> _What you should do_:
Set out the lines of all the records below as a single numbered list, skipping any blank lines.
------------------------------------------------------------------------
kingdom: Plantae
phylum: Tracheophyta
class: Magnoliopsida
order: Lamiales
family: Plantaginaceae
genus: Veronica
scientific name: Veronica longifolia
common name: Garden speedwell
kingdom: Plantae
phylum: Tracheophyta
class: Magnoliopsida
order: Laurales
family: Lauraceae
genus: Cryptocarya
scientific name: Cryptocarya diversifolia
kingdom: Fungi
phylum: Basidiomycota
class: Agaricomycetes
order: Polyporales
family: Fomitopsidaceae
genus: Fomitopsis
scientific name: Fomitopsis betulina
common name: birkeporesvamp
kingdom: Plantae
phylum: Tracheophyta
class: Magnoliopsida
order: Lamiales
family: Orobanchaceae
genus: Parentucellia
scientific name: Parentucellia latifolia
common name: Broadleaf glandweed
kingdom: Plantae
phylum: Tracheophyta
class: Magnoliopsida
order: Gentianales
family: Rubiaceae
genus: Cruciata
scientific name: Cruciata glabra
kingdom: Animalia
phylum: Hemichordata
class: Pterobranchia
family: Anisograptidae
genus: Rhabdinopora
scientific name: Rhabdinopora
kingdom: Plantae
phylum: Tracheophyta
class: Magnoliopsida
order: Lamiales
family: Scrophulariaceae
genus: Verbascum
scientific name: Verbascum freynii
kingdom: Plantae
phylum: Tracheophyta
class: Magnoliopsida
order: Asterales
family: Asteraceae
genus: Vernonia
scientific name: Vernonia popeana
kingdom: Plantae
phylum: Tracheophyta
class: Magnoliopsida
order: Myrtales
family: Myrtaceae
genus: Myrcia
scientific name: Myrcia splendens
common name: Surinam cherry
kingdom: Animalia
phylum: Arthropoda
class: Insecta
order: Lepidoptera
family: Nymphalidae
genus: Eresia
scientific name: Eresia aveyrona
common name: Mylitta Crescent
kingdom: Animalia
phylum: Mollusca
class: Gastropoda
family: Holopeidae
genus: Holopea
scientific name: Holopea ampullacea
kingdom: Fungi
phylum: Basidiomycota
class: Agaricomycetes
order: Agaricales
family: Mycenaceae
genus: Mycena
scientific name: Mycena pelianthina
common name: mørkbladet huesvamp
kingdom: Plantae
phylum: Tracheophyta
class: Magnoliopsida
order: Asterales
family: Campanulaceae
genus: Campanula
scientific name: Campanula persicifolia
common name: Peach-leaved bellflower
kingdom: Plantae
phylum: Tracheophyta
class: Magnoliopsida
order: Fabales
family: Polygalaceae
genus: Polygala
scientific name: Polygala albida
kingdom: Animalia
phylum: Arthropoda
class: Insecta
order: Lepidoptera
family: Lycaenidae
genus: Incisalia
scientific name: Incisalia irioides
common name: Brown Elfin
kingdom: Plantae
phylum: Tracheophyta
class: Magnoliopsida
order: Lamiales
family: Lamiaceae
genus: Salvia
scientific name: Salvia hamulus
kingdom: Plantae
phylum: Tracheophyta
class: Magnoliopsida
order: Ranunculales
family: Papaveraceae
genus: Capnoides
------------------------------------------------------------------------
> _Result of the task_:
1. kingdom: Plantae
2. phylum: Tracheophyta
3. class: Magnoliopsida
4. order: Lamiales
5. family: Plantaginaceae
6. genus: Veronica
7. scientific name: Veronica longifolia
8. common name: Garden speedwell
9. kingdom: Plantae
10. phylum: Tracheophyta
11. class: Magnoliopsida
12. order: Laurales
13. family: Lauraceae
14. genus: Cryptocarya
15. scientific name: Cryptocarya diversifolia
16. kingdom: Fungi
17. phylum: Basidiomycota
18. class: Agaricomycetes
19. order: Polyporales
20. family: Fomitopsidaceae
21. genus: Fomitopsis
22. scientific name: Fomitopsis betulina
23. common name: birkeporesvamp
24. kingdom: Plantae
25. phylum: Tracheophyta
26. class: Magnoliopsida
27. order: Lamiales
28. family: Orobanchaceae
29. genus: Parentucellia
30. scientific name: Parentucellia latifolia
31. common name: Broadleaf glandweed
32. kingdom: Plantae
33. phylum: Tracheophyta
34. class: Magnoliopsida
35. order: Gentianales
36. family: Rubiaceae
37. genus: Cruciata
38. scientific name: Cruciata glabra
39. kingdom: Animalia
40. phylum: Hemichordata
41. class: Pterobranchia
42. family: Anisograptidae
43. genus: Rhabdinopora
44. scientific name: Rhabdinopora
45. kingdom: Plantae
46. phylum: Tracheophyta
47. class: Magnoliopsida
48. order: Lamiales
49. family: Scrophulariaceae
50. genus: Verbascum
51. scientific name: Verbascum freynii
52. kingdom: Plantae
53. phylum: Tracheophyta
54. class: Magnoliopsida
55. order: Asterales
56. family: Asteraceae
57. genus: Vernonia
58. scientific name: Vernonia popeana
59. kingdom: Plantae
60. phylum: Tracheophyta
61. class: Magnoliopsida
62. order: Myrtales
63. family: Myrtaceae
64. genus: Myrcia
65. scientific name: Myrcia splendens
66. common name: Surinam cherry
67. kingdom: Animalia
68. phylum: Arthropoda
69. class: Insecta
70. order: Lepidoptera
71. family: Nymphalidae
72. genus: Eresia
73. scientific name: Eresia aveyrona
74. common name: Mylitta Crescent
75. kingdom: Animalia
76. phylum: Mollusca
77. class: Gastropoda
78. family: Holopeidae
79. genus: Holopea
80. scientific name: Holopea ampullacea
81. kingdom: Fungi
82. phylum: Basidiomycota
83. class: Agaricomycetes
84. order: Agaricales
85. family: Mycenaceae
86. genus: Mycena
87. scientific name: Mycena pelianthina
88. common name: mørkbladet huesvamp
89. kingdom: Plantae
90. phylum: Tracheophyta
91. class: Magnoliopsida
92. order: Asterales
93. family: Campanulaceae
94. genus: Campanula
95. scientific name: Campanula persicifolia
96. common name: Peach-leaved bellflower
97. kingdom: Plantae
98. phylum: Tracheophyta
99. class: Magnoliopsida
100. order: Fabales
101. family: Polygalaceae
102. genus: Polygala
103. scientific name: Polygala albida
104. kingdom: Animalia
105. phylum: Arthropoda
106. class: Insecta
107. order: Lepidoptera
108. family: Lycaenidae
109. genus: Incisalia
110. scientific name: Incisalia irioides
111. common name: Brown Elfin
112. kingdom: Plantae
113. phylum: Tracheophyta
114. class: Magnoliopsida
115. order: Lamiales
116. family: Lamiaceae
117. genus: Salvia
118. scientific name: Salvia hamulus
119. kingdom: Plantae
120. phylum: Tracheophyta
121. class: Magnoliopsida
122. order: Ranunculales
123. family: Papaveraceae
124. genus: Capnoides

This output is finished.